Если верно, что брат Гаспар почел уместным умолчать об обещанной ему кардинальской шапке и месте архиепископа Лусаки, равно как и о напророченном исключительном положении среди прочих святых, то верно и то, что он открыто и без обиняков изложил мнение, сложившееся у него о Папе, которое, в двух словах, сводилось к тому, что из мыслей последнего складывалась сложная и почти непостижимая психическая картина, хотя из этого еще вовсе не следовало, что он одержим Сатаной, несмотря на его многочисленные и тяжкие прегрешения, которые за ним водились, да, водились. По правде говоря, заявил брат Гаспар, мысль его была анархической, малопривычной для духовного лица и немыслимой в устах Папы, но при этом оставалась ясной. Даже более чем ясной: она обладала почти гипнотической убедительностью и в то же время была скользкой, как угорь. Сначала он говорил одно, потом прямо противоположное, вслед за тем добавлял еще нечто, что, несмотря на явную нелепость, чудесным и гениальным образом совпадало с обеими крайностями и, наконец, разрушало всяческую возможность рационального подхода, заставляя изумление преобладать над всем прочим, упиваясь неизреченным, подобно ребенку, который ломает игрушки, чтобы посмотреть, что внутри. Да, ваше высокопреосвященство, продолжал брат Гаспар, потому что Папа действительно был как ребенок, да, именно таково его мнение. Казалось, Папа глубоко любит жизнь, но его неупорядоченная и прихотливая мысль повергала Гаспара в безмерную тоску. Из всего этого следовало, что Папа был личностью не только противоречивой, но и хаотичной и, возможно, подверженной маниакально-депрессивному психозу и что в ближайшие дни от него можно было ожидать чего угодно. Однако, почел уместным добавить брат Гаспар, учитывая, что доктрина, вне всякого сомнения, указывала нам, что он — Преемник святого Петра и Наместник Христа на Земле, его самым заветным желанием было сохранить способность быть уверенным в том, что, что бы ни сделал Папа и что бы ни случилось, все это — воля Господа, а потому нам остается лишь тяжкий труд скрепя сердце подчиниться Ему и по мере наших ограниченных способностей попытаться постичь Его замыслы, хотя он не мог не признать, что час от часу безвозвратно утрачивает эту уверенность, равно как и всякую другую.

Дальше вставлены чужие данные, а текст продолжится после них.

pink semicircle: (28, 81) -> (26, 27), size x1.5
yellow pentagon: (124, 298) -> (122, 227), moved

Кардинал Хакер пару раз кивнул, а затем попросил, чтобы брат Гаспар первым делом и как можно подробнее изложил ему ход двух аудиенций, которые тот получил у Папы.
— Но это займет несколько часов, ваше высокопреосвященство, а нас ждут в государственном секретариате.

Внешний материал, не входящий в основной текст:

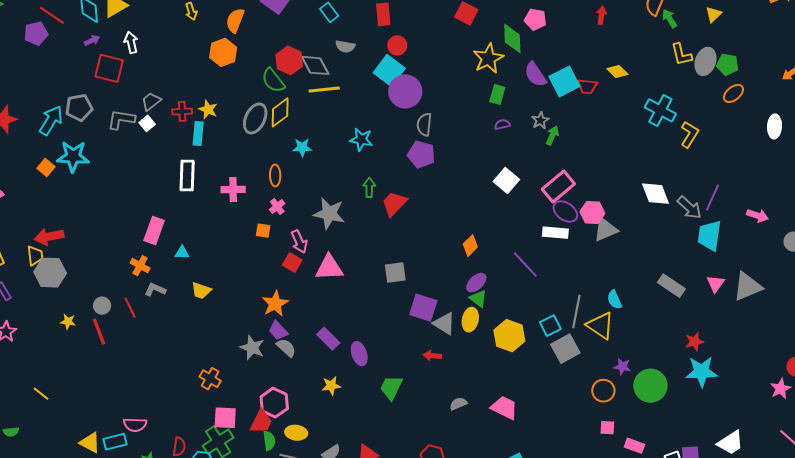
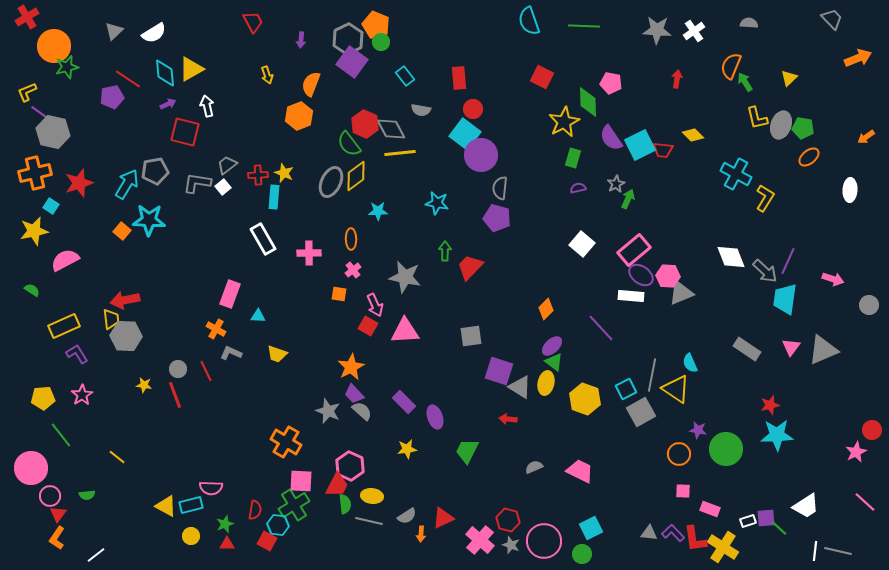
white rectangle: (187, 176) -> (263, 239), turned -32
orange cross: (210, 379) -> (286, 442), size x1.4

— Подождут, — презрительно махнул рукой кардинал.
Так что волей-неволей монаху пришлось сочинять рассказ, который, не входя во все подробности, приблизительно передавал суть и характер двух встреч, которыми Папа удостоил бедного Гаспара, с неоднократным упоминанием пастырского послания, которое было ему поручено, хотя и на сей раз он не осмелился упомянуть о папских обещаниях касательно его блестящего продвижения в римской курии, а также о назначении пожизненного секретаря и слуги в лице Лучано Ванини.
— Все это внушает опасения, не так ли, ваше высокопреосвященство?
— Безусловно, — изрек кардинал Хакер.
— Однако, — продолжал Гаспар, — это еще не самое худшее.
— Да? Так что же, по-вашему, худшее?
— Ваше высокопреосвященство, — произнес явно взволнованный монах, — вам как представителю наивысшей церковной инстанции следует знать, что…
— Что мне следует знать? Говорите, прошу вас.
— Ваше высокопреосвященство, возможно, бурные переживания последних дней не позволяют мне правильно понять и оценить происходящее. Однако по меньшей мере я не могу не сознавать, что мое равновесие (так же как и равновесие нашей Святой Матери Церкви и даже всего христианского мира) держится на очень тонкой нити. Иными словами, я в смятении, но для меня очевидно, что некое раздражение временами овладевает мной. Я в отчаянии, это так, однако к моему отчаянию примешивается изрядная доля отвращения к миру.